Shelley v. Kraemer
Facts
In Missouri, property owners had recorded an agreement providing that property in a designated district could not be occupied by persons not of the Caucasian race, and respondents sued after the Shelleys, who were Negroes, purchased property covered by the covenant. The Missouri Supreme Court ordered enforcement of the covenant, including divestment of title. In Michigan, a similar recorded agreement provided that the property should not be used or occupied except by persons of the Caucasian race, and after Black petitioners acquired and occupied the property, respondents obtained a decree requiring them to move and forbidding future occupancy.
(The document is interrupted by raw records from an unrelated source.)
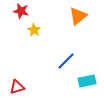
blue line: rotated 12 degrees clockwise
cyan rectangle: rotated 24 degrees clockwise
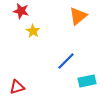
yellow star: moved 1 px left, 1 px down
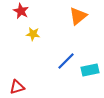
red star: rotated 14 degrees clockwise
yellow star: moved 3 px down; rotated 24 degrees counterclockwise
cyan rectangle: moved 3 px right, 11 px up
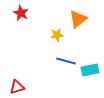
red star: moved 2 px down
orange triangle: moved 3 px down
yellow star: moved 24 px right, 1 px down; rotated 16 degrees counterclockwise
blue line: rotated 60 degrees clockwise
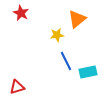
orange triangle: moved 1 px left
blue line: rotated 48 degrees clockwise
cyan rectangle: moved 2 px left, 2 px down
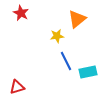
yellow star: moved 1 px down
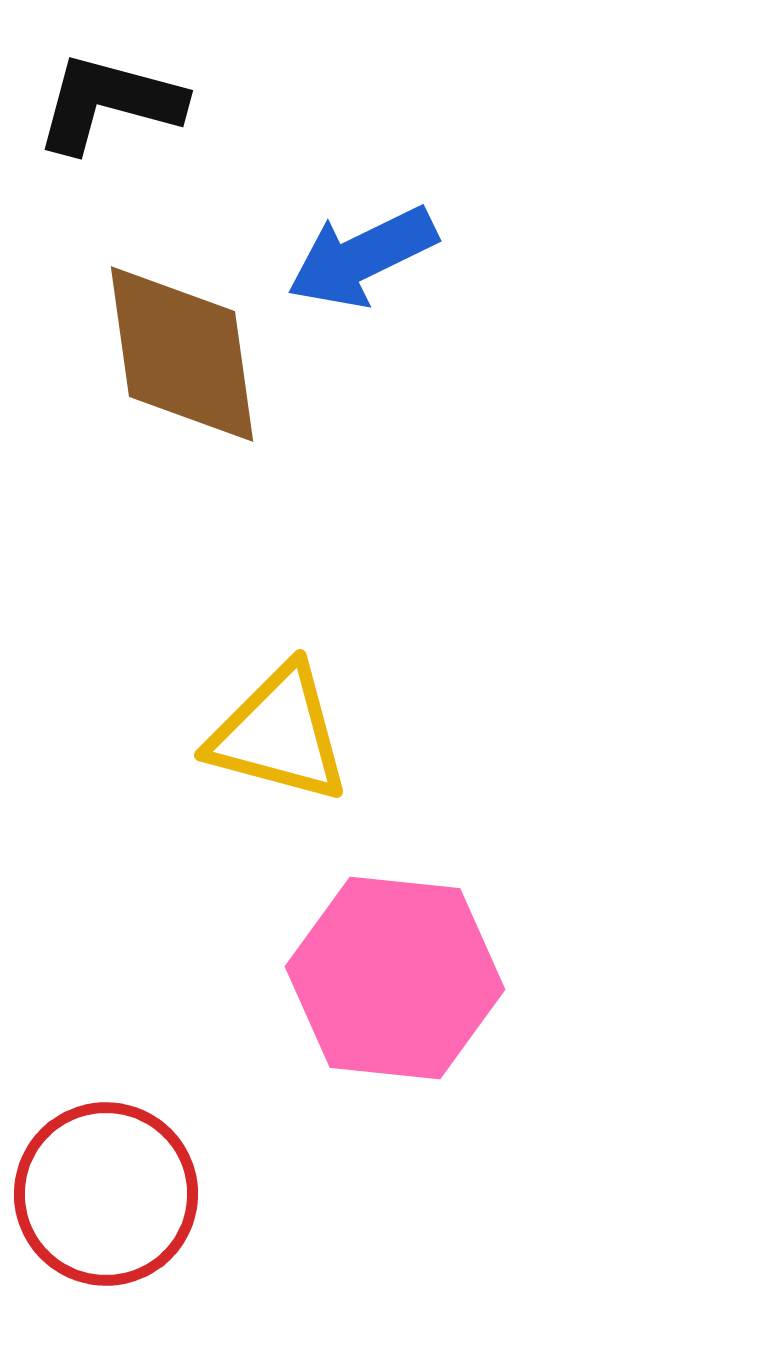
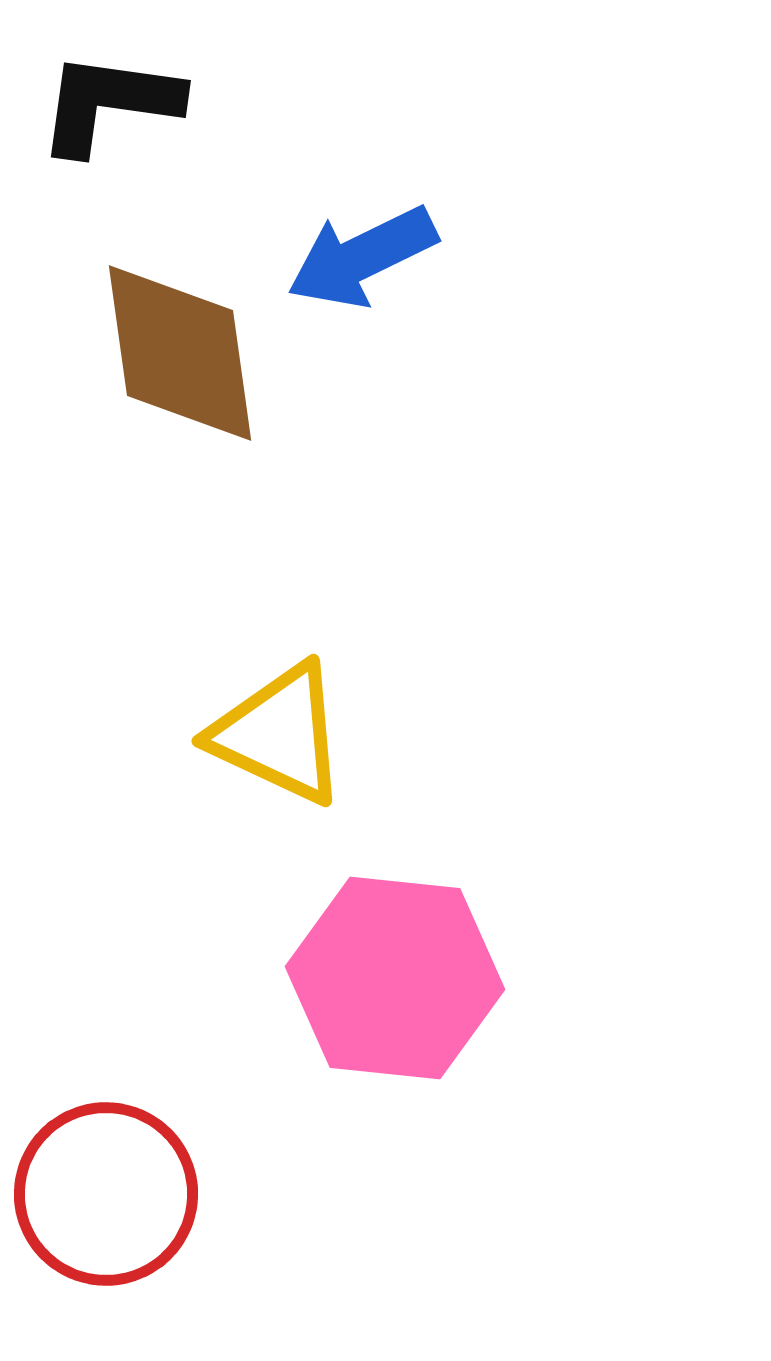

In both cases, willing sellers had conveyed property to willing Black purchasers, and the exclusion was accomplished through state-court enforcement.
Issue
Does the Equal Protection Clause of the Fourteenth Amendment prohibit state courts from judicially enforcing private racially restrictive covenants that exclude persons from owning or occupying property on the basis of race or color? More specifically, does such judicial enforcement constitute state action?
Rule
The Fourteenth Amendment reaches only state action, not merely private conduct. Private racially restrictive covenants, standing alone and voluntarily observed, do not violate the Fourteenth Amendment; but when state courts grant judicial enforcement of such covenants, that enforcement is state action, and if it denies persons property rights on account of race or color, it violates the Equal Protection Clause.